___ Material for this task ___
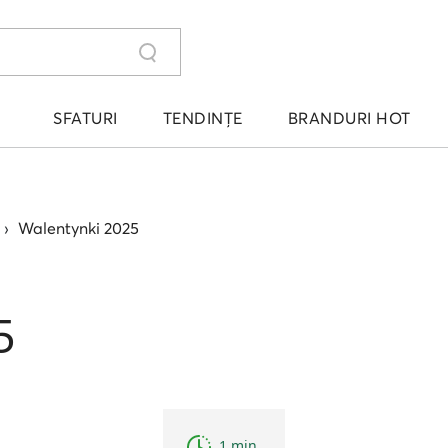
SFATURI
TENDINȚE
BRANDURI HOT
›
Walentynki 2025
5
1 min.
___
Return all of the material above unchanged, minus its pictures.

SFATURI
TENDINȚE
BRANDURI HOT
›
Walentynki 2025
5
1 min.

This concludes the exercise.